If you encounter new problems or feel that past problems still haven't
been resolved, you may choose to return to therapy, either with the same
therapist or with a new therapist. One important thing to remember is that
therapy is not a "cure-all" for everyone, and you should always consider
other alternatives when a particular therapy isn't working for you.
What Should Not Happen in Psychotherapy?
The relationship between client and therapist is based on mutual trust and
respect. If either party violates this trust and respect, there may be adequate
reasons to end therapy. Licensed therapists are expected to adhere to a code
of ethics when seeing clients. Most professionals would agree that violations
of a client's confidentiality, infringement of a client's legal or civil rights,
sexual harassment and/or sexual relations, and physical or verbal abuse
should not be tolerated in a therapeutic relationship.
If you feel that your therapist is acting in an unethical manner with you
or exploiting you in some other manner, you should speak with your therapist
about your concerns.
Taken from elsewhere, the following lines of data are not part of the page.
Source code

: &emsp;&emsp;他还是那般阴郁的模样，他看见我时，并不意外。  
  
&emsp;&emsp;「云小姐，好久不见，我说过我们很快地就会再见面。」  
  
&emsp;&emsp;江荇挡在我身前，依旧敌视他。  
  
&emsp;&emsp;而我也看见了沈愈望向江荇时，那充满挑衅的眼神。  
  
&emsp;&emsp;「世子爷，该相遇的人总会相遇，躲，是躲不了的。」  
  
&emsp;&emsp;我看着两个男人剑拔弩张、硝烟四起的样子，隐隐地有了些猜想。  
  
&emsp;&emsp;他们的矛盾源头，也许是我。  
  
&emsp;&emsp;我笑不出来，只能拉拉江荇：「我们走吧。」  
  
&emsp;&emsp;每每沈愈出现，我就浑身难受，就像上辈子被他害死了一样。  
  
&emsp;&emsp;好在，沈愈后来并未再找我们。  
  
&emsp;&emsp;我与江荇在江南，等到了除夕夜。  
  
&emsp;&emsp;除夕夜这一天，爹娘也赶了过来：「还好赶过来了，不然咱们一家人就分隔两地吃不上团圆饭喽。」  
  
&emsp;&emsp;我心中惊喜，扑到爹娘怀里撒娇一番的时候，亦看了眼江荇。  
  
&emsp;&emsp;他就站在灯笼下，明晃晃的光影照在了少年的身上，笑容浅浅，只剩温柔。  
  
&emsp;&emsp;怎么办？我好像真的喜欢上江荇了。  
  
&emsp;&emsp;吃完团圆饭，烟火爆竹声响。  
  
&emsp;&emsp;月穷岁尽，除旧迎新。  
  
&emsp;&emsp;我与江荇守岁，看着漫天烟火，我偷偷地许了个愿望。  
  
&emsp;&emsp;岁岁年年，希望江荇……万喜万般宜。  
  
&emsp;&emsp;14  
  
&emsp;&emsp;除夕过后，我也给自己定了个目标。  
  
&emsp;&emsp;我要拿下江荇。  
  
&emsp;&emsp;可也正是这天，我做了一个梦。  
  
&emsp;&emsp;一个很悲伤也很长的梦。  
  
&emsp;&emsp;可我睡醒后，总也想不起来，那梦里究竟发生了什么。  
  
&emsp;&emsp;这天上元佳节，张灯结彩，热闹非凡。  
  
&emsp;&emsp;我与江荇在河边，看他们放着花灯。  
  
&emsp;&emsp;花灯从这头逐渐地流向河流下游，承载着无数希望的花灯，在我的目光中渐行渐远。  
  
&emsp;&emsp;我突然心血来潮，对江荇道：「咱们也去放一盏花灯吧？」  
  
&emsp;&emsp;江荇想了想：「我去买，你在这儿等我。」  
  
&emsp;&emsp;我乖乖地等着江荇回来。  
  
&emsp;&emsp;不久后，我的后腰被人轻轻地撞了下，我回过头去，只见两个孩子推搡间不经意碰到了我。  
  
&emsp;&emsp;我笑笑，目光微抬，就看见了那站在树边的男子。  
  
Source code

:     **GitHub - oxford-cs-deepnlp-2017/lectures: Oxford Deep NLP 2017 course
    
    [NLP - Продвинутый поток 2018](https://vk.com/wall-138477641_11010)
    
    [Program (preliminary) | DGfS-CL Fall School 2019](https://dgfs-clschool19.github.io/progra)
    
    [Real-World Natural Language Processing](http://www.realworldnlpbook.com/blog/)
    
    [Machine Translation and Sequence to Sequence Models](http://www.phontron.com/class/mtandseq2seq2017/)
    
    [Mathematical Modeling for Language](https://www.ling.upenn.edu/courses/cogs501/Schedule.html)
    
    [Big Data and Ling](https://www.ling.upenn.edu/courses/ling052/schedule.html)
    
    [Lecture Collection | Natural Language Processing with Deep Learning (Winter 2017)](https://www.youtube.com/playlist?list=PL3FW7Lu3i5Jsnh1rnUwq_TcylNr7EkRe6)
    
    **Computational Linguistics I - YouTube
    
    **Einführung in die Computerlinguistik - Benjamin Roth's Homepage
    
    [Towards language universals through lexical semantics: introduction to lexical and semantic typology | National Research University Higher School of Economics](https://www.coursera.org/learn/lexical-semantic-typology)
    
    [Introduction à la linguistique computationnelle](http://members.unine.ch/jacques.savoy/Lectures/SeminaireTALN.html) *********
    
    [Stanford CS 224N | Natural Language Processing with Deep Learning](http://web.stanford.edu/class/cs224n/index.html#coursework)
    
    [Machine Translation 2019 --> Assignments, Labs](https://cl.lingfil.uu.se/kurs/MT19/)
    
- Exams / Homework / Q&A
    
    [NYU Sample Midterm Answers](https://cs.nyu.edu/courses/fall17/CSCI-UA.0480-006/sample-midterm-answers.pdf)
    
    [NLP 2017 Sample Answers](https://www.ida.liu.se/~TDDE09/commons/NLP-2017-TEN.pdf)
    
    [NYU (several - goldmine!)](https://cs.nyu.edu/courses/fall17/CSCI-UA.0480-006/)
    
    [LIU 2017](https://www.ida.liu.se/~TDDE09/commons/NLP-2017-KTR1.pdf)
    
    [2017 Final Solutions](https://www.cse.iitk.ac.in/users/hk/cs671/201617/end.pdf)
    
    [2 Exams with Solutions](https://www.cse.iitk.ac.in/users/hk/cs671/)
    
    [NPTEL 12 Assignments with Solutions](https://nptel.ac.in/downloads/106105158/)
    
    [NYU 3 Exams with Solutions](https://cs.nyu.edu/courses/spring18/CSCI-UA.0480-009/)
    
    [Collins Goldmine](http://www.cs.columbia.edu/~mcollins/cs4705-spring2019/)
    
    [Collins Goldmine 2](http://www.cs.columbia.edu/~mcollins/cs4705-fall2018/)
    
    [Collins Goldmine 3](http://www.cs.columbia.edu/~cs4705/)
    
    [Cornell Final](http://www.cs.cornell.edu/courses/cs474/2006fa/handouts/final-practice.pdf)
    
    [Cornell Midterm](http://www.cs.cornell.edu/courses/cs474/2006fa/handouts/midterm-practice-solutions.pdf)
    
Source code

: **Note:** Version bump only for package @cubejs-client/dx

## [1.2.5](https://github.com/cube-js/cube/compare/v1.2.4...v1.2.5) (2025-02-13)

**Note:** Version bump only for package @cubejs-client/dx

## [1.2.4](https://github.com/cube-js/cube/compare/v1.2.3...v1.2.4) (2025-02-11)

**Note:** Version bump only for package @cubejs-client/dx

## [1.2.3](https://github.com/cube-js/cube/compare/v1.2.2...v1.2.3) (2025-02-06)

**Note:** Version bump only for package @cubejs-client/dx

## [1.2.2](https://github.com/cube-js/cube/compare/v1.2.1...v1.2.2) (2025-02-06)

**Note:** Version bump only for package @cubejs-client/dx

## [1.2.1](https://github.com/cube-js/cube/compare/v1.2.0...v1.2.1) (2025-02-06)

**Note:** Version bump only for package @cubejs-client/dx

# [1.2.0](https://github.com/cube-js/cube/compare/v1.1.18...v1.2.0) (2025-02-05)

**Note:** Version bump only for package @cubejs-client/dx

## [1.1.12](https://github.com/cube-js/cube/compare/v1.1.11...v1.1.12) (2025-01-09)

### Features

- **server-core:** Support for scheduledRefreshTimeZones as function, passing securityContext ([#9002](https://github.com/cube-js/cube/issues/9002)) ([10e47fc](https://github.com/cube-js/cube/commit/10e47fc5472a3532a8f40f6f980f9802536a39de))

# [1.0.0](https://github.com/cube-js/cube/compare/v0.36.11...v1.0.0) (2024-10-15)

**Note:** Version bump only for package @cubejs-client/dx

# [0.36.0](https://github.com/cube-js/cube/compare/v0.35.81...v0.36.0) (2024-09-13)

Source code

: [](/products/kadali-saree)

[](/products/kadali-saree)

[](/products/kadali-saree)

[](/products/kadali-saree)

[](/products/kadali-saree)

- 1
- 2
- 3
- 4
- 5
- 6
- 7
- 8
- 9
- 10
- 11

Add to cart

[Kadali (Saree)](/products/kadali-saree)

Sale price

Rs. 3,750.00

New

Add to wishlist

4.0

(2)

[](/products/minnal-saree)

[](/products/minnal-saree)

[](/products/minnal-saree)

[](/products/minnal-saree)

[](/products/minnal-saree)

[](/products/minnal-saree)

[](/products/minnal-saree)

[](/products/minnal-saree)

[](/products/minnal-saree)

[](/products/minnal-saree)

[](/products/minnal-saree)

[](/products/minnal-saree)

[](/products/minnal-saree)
If your therapist avoids your concerns or does not
address them to your satisfaction, you should consider changing to another
therapist. In addition, you can report the therapists' behavior to your local
psychological or psychiatric association.
Psychotherapy can help you in many ways. Like most human endeavors, it
needs time and motivation for the most successful outcomes. Finding the
right therapy and the right therapeutic orientation for you is the best start.